Exactly the lines from the one with "Connaissez-vous le Dar" to the end of the data below should be set down, and no others.
────────────────────
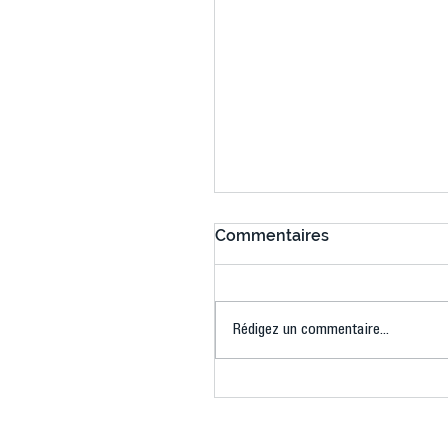
Commentaires
Rédigez un commentaire...
Connaissez-vous le Dar
Ping ? Quand le tennis d
table s'illumine à Créteil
────────────────────
- **Reply to the exercise**:
Connaissez-vous le Dar
Ping ? Quand le tennis d
table s'illumine à Créteil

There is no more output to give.